Veterans

Remembering Our Veterans

I will never know what it is to be a soldier. It's that simple. Anyone who claims they can estimate what it might be like who has never served is a fool and deserves a swift punch in the face. I have immense respect for those that have served in the armed forces of any nation. Growing up, it was well-known amongst my family and friends that I was fixated on World War II, but this was largely misunderstood.
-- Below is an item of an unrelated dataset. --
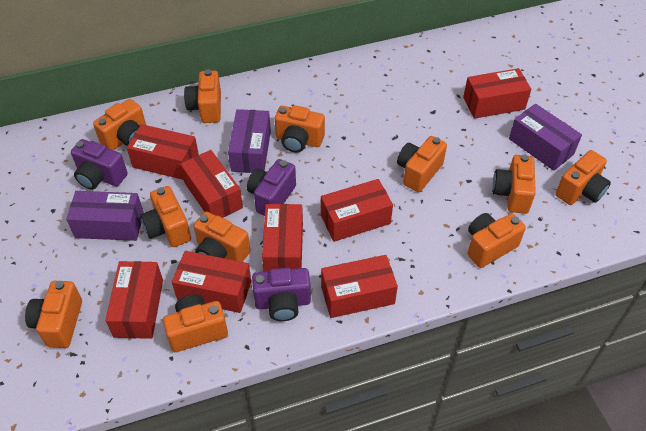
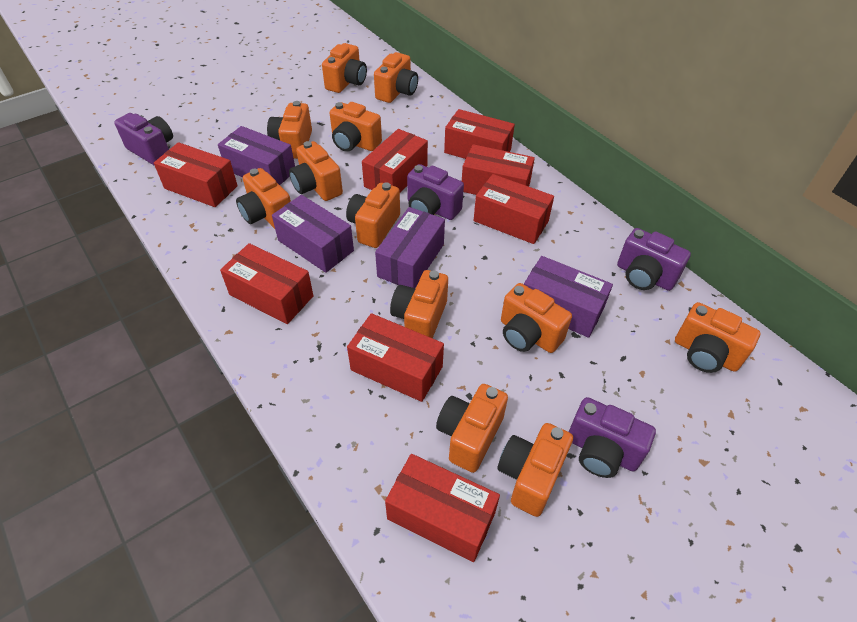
orange camera: 11 -> 12
purple box: 3 -> 4
purple camera: 3 -> 4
The Memphis Belle and her crew

The Memphis Belle and her crew

They wondered often why I had no interest in the military. It was similar to why they couldn't figure out my lack of interest in actual space travel and astronomy when I loved Star Wars so much. In the case of the latter, it's because I wasn't interested in lunar landers. I was interested in star fighters. When it comes to the former, I really just have a seething hatred for Nazis and a great love of propeller-driven aircraft.

Col. Robert Morgan

Col. Robert Morgan

I don't think I'd go back and change my decision. I've had the privilege of meeting and sometimes even interviewing men and women who's service goes all the way back to the Spanish Civil War and as recent as the War in Iraq. I've heard firsthand accounts of being a prisoner in Stalag Luft III, going down in a B-17 over northern France, leaping out of a landing craft into a wall of German bullets on Omaha Beach and yes, even being a Hitler youth conscripted into the Wermacht at the desperate end of the war and wanting nothing more than to surrender to Americans or the British before being killed or worse, caught by the Russians.

My Eagle Scout medal was pinned on my chest by Col. Robert Morgan, the pilot of the Memphis Belle, on May 17th, 1993, the 50th anniversary to the day of the Belle's completion of its 25 missions over Nazi-held Europe, as I had restored the radio room at RAF Bassingbourne's original air tower where the Belle operated during the war.

I spent many hours at the home of George Freson, a C-47 cargo pilot in Burma who dodged Japanese snipers, and Harold Hart, a Navy man in the Pacific Theatre. I knew Otto Meikus, a crew chief who repaired Flying Fortresses in England during the way, and I interviewed Hal Weekly, a B-17 pilot who narrowly escaped capture after being shot down.

American volunteers in the Battle of Britain

American volunteers in the Battle of Britain

For every one of the men and women I've had the privilege of meeting, I've read about at least 50 others. There were the Americans who volunteered with the Royal Air Force almost two years before Pearl Harbor and fought in the Battle of Britain. Eugene Tobin, Andy Mamedoff, Vernon Keough and Art Donahue. None of them would survive the war. Three would be dead before Pearl Harbor occurred.

Charles Upham

Charles Upham

It isn't just Americans who exhibited extreme bravery in World War II. For every Audie Murphy or Tuskegee Airman in the U.S. Armed Forces, there were just as many in the British ranks. Guys like “Mad Jack” Churchill, who carried a sword into combat; Douglas Bader, a Spitfire pilot with two artificial legs; Major Robert Cain V.C., who disabled Tiger Tanks at Arnhem while firing a mortar from his hip; and New Zealander Charles Upham who won the coveted Victoria Cross twice and when caught in barbed wire with a German pistol to his head while trying to escape a prison camp, Upham's only response was to ignore the guard and light up a cigarette.

Growing up with films like The Great Escape, The Longest Day and television shows like Combat and Rat Patrol laid the foundation of my interest and respect in what these people risked and died for from 1939-1945. They also helped ensure that while I was not destined to serve, I would spend my time serving those who did wear the uniform. Heck, if I wasn't doing RetroBlasting, I'd probably be hosting a history channel on YouTube about World War II.

Thank your local veterans every November 11, because too many will never hear that thanks, buried in far-off lands never to come home.